The Bellman Equation#

Note

The Bellman equation simplifies our state value or state-action value calculation.

Relation between V and Q function#

V from Q:

\[V_{\pi}(s) = \sum_{a\in\mathcal{A}}\pi(a|s)Q_{\pi}(s, a)\]

Q from V:

\[Q_{\pi}(s, a) = \sum_{s'\in\mathcal{S}}P(s'|s, a)\left[R(s,a,s') + \gamma V_{\pi}(s')\right]\]

Bellman equation of the state-value function#

With what we have learned so far, we know that if we calculate \(V_{\pi}(S_{t})\) (the value of a state), we need to calculate the return starting at that state and then follow the policy forever after.

Instead of calculating the expected return for each state or each state-action pair, we can use the Bellman equation (if you know what Dynamic Programming is, this is very similar!). The Bellman equation is a recursive equation that works like this: instead of starting for each state from the beginning and calculating the return, we can consider the value of any state as:

The immediate reward \(R_{t+1}\) + the discounted value of the state that follows \(\gamma * V_{\pi}(S_{t+1})\).

Bellman equation of the action-value function#

The Bellman equation can also be expressed in terms of action values:

\[Q_{\pi}(s, a) = \mathbb{E}_{\pi}[R_{t+1} + \gamma * Q_{\pi}(S_{t+1}, A_{t+1})|S_{t}=s, A_{t}=a]\]

Closed-form solution of the Bellman equation#

Bellman equation:

\[ V_{\pi}(s) = \sum_{a\in\mathcal{A}}\pi(a|s)\sum_{s'\in\mathcal{S}}P(s'|s,a)\left[R(s,a,s') + \gamma V_{\pi}(s')\right] \]

can be expressed in the matrix form:

\[v_{\pi} = r_{\pi} + \gamma P_{\pi}v_{\pi}.\]

Next we will proof that \(I - \gamma P_{\pi}\) is invertible, so state-values \(v_{\pi} = (I - \gamma P_{\pi})^{-1}r_{\pi}\) is the unique solution of the Bellman equation.

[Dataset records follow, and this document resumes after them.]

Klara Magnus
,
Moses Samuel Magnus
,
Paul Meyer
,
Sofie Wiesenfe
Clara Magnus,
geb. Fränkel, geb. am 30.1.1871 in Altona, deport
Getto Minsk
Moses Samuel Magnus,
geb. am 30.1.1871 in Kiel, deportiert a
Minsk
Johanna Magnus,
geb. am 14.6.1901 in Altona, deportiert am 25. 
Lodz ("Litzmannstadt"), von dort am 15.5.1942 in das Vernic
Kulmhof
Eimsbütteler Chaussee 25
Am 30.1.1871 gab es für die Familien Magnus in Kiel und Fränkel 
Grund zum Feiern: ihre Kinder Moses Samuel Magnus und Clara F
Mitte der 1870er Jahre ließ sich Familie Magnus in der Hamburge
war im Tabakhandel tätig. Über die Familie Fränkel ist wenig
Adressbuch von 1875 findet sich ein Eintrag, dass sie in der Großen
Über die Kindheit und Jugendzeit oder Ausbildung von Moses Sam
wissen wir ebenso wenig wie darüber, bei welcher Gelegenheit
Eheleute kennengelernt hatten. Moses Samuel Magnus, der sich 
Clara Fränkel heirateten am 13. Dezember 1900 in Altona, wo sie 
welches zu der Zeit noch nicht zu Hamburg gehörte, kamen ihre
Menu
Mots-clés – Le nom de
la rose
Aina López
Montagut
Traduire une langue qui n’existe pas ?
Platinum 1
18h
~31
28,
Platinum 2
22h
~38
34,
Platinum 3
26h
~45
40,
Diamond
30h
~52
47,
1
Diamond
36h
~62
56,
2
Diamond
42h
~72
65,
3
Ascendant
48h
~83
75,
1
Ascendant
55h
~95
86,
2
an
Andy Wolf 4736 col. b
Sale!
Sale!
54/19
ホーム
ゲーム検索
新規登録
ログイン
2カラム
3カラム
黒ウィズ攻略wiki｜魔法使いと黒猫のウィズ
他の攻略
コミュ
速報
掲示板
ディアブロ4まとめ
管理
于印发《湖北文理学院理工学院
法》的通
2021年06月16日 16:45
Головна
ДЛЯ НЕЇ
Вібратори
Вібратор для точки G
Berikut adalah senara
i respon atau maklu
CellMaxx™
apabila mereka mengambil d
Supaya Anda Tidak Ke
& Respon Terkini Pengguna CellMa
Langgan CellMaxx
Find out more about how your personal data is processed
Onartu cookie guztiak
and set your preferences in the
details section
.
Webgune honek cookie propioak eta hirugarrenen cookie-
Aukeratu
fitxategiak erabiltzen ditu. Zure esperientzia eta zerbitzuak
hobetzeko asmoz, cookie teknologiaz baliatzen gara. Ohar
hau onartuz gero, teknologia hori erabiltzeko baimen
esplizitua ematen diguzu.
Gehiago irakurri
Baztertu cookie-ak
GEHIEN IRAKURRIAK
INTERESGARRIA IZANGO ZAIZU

Theorem 1 (Gershgorin circle theorem)

Let \(A\) be a \(n\times n\) matrix, with entries \(a_{ij}\). Let

\[R_i = \sum_{j\ne i}|a_{ij}|.\]

Let \(D(a_{ii}, R_i)\) be a closed disc centered at \(a_{ii}\) with radius \(R_{i}\). Such a disc is called a Gershgorin disc. Then every eigenvalue of \(A\) lies within at least one of the Gershgorin discs.

Proof. Let \(\lambda\) be an eigenvalue of \(A\) with corresponding eigenvector \(x\). Find \(i\) such that the element of \(x\) with the largest absolute value is \(x_{i}\). Since \(Ax=\lambda x\), in particular we take the \(i\)-th component of that equation to get:

\[\sum_{j}a_{ij}x_j = \lambda x_{i}.\]

Taking \(a_{ii}\) to the other side:

\[\sum_{j\ne i}a_{ij}x_j = (\lambda - a_{ii}) x_{i}.\]

Therefore:

\[|\lambda - a_{ii}| = \left|\sum_{j\ne i}\frac{a_{ij}x_j}{x_i}\right|\le \sum_{j\ne i}|a_{ij}| = R_{i}.\]

Now according to the Gershgorin circle theorem, every eigenvalue of \(I - \gamma P_{\pi}\) lies within at least one of the Gershgorin circles. The \(i\)-th Gershgorin circle has a center at \(1-\gamma p_{\pi}(s_i|s_i)\) and a radius equal to \(\sum_{j\ne i}\gamma p_{\pi}(s_j|s_i)\). Since \(\gamma<1\), we know that the radius is less than the magnitude of the center:

\[\sum_{j\ne i}\gamma p_{\pi}(s_j|s_i) < 1-\gamma p_{\pi}(s_i|s_i).\]

Therefore, all Gershgorin circles do not encircle the origin, and hence no eigenvalue \(I - \gamma P_{\pi}\) is zero.